'''
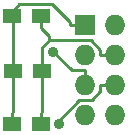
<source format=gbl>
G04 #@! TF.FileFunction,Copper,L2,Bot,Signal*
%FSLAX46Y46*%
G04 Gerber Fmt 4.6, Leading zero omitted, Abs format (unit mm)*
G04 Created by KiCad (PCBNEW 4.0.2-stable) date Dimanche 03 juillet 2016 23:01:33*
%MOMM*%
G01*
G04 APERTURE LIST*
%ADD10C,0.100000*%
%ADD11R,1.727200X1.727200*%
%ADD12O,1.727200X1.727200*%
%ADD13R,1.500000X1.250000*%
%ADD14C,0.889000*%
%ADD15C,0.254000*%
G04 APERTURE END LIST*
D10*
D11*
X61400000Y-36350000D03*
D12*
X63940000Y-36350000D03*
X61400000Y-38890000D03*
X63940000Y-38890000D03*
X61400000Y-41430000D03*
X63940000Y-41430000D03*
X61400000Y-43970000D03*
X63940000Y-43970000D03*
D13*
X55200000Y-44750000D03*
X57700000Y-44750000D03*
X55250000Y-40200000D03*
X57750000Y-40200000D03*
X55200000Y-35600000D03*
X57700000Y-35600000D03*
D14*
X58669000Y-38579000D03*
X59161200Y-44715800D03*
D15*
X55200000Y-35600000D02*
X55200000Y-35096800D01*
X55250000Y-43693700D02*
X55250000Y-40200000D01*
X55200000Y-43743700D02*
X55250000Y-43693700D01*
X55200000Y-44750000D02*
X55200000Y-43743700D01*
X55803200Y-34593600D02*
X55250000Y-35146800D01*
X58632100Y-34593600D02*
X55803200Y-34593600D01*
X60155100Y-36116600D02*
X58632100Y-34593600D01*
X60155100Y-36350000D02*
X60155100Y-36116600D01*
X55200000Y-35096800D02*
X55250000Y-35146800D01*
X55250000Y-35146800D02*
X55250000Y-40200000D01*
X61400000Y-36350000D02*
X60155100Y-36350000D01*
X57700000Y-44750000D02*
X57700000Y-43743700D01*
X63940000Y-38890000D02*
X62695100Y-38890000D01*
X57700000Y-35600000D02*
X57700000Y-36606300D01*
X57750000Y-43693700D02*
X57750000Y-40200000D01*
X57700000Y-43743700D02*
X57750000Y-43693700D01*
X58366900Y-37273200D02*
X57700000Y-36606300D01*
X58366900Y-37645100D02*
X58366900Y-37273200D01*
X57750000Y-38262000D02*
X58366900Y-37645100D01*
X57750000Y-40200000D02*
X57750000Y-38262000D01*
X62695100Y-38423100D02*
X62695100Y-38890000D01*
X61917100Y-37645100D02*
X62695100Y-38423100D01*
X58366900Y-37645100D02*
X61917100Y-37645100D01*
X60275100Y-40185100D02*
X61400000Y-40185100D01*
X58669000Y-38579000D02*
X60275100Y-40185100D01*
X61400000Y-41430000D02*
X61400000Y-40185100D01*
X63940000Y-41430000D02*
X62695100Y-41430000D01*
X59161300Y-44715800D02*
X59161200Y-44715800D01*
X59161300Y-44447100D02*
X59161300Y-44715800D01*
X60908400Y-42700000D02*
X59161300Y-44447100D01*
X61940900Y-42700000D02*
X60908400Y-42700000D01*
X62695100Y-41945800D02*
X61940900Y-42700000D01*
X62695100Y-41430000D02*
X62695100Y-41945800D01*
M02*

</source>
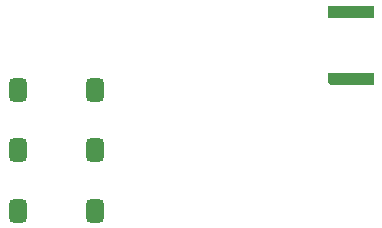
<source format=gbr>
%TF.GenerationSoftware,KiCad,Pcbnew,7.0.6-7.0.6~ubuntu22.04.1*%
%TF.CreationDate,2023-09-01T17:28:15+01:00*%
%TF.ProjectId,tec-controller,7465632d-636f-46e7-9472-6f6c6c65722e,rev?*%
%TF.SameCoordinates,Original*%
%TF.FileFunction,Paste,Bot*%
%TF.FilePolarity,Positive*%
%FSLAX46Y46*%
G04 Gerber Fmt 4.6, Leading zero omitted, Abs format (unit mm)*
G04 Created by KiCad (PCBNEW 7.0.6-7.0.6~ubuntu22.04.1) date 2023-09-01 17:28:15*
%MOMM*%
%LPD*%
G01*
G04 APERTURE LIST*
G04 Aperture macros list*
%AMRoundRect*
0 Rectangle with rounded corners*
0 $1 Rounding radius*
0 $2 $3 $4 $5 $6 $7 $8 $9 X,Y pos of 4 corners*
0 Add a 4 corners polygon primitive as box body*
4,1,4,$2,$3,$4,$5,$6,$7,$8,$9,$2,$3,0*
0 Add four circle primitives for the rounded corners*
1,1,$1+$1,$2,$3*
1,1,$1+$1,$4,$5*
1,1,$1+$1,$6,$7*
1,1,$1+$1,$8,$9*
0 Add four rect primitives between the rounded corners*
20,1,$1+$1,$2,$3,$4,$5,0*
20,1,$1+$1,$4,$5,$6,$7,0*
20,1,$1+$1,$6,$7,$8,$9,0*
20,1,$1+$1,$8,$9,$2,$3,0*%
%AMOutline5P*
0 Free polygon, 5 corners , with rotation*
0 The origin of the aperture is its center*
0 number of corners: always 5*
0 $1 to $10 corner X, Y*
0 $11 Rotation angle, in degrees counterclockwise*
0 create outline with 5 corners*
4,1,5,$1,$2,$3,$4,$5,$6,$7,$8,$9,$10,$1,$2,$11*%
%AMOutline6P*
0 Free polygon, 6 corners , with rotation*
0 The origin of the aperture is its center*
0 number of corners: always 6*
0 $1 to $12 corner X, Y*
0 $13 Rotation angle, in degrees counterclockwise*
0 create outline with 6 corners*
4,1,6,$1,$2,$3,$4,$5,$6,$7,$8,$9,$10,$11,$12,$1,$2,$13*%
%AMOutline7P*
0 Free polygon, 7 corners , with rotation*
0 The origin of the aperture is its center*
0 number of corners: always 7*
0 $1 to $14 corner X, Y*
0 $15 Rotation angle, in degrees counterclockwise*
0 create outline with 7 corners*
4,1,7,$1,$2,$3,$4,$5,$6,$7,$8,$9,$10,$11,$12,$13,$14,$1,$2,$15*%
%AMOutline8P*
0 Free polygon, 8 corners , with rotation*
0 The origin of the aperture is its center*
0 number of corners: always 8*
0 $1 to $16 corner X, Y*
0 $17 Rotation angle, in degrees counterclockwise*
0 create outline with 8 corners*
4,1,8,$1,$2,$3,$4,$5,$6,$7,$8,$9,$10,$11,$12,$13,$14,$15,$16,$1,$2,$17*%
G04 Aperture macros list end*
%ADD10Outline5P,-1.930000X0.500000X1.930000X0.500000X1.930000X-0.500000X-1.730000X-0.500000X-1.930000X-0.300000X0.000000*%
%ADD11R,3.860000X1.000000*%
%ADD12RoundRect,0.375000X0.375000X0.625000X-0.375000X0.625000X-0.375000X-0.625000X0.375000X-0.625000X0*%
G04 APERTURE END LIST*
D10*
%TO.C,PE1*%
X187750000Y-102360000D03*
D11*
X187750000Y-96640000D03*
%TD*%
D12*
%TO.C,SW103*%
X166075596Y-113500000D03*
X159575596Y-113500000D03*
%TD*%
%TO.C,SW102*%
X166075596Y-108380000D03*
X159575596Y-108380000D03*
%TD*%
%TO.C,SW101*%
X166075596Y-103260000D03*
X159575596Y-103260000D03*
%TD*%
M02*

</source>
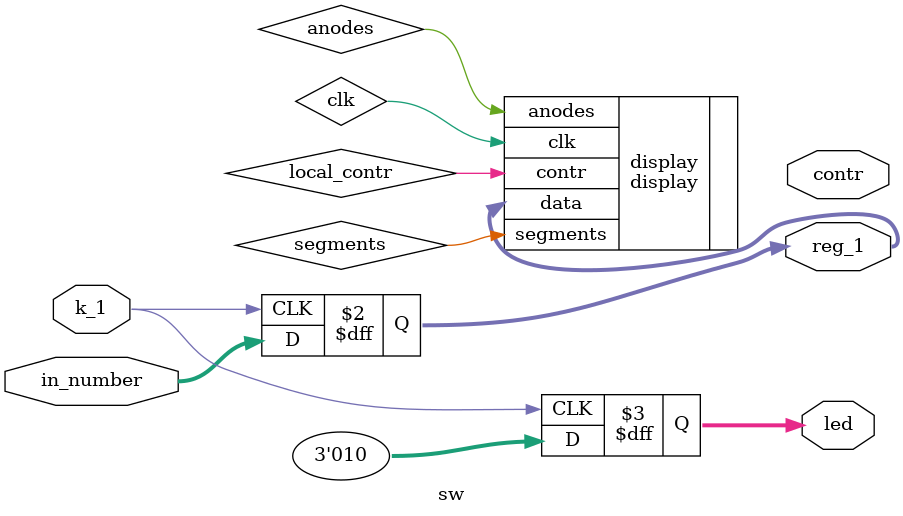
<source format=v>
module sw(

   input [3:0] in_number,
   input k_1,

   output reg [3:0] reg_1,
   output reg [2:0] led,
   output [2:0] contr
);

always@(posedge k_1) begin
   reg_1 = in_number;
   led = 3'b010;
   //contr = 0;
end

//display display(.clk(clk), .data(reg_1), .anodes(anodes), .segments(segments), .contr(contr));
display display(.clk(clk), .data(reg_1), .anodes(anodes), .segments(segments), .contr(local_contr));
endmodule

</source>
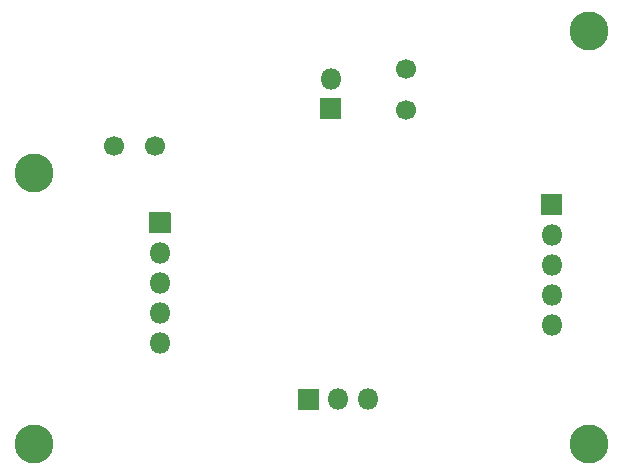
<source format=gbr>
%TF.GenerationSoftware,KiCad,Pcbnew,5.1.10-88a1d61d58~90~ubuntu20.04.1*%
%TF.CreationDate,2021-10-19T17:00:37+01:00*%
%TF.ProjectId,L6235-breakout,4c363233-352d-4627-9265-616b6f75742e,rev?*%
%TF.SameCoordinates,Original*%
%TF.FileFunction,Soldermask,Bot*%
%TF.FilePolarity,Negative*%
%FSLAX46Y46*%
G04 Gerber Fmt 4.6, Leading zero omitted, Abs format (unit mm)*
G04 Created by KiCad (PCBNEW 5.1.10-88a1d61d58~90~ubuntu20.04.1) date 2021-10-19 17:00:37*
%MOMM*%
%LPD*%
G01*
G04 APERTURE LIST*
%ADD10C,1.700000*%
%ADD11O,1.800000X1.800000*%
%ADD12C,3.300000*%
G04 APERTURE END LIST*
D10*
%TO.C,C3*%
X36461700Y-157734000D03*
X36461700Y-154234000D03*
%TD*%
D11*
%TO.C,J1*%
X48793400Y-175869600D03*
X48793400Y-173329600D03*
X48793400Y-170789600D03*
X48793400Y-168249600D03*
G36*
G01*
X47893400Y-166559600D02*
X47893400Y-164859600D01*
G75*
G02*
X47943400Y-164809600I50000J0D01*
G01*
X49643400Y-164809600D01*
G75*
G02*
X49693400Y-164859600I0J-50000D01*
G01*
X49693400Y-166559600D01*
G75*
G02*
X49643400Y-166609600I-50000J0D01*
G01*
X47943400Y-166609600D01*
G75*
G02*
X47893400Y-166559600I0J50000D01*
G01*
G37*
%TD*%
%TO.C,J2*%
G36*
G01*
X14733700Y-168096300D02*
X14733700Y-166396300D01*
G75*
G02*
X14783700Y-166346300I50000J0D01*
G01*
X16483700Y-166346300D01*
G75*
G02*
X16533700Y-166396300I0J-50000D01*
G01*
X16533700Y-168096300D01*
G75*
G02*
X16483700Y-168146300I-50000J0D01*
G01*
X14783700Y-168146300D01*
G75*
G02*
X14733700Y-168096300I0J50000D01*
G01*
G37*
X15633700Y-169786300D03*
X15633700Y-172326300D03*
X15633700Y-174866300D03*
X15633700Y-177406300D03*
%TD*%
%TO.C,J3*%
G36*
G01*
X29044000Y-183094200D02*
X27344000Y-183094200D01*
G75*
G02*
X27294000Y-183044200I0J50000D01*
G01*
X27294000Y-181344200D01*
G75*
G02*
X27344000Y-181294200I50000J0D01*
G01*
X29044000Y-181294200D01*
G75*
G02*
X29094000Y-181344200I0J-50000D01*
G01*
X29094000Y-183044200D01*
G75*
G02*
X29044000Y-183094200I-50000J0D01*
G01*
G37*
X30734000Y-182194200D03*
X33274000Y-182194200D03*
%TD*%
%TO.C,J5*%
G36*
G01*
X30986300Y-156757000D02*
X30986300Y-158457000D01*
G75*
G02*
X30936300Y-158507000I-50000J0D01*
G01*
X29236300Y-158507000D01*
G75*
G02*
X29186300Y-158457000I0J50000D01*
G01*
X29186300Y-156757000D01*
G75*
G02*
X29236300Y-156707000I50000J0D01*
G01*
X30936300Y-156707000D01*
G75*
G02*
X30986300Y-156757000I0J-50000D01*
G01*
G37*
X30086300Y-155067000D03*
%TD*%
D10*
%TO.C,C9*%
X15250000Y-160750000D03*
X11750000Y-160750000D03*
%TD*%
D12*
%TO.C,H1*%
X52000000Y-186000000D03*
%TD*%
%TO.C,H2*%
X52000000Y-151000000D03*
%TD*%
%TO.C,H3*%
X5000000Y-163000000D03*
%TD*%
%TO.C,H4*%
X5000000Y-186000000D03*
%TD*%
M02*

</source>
'''
● Work instruction
Start with the line above that contains "X58632100Y-34593600D02*" and stop after the line that contains "X63940000Y-38890000D02*". Output those lines exactly, and only those.

● Your solution
X58632100Y-34593600D02*
X55803200Y-34593600D01*
X60155100Y-36116600D02*
X58632100Y-34593600D01*
X60155100Y-36350000D02*
X60155100Y-36116600D01*
X55200000Y-35096800D02*
X55250000Y-35146800D01*
X55250000Y-35146800D02*
X55250000Y-40200000D01*
X61400000Y-36350000D02*
X60155100Y-36350000D01*
X57700000Y-44750000D02*
X57700000Y-43743700D01*
X63940000Y-38890000D02*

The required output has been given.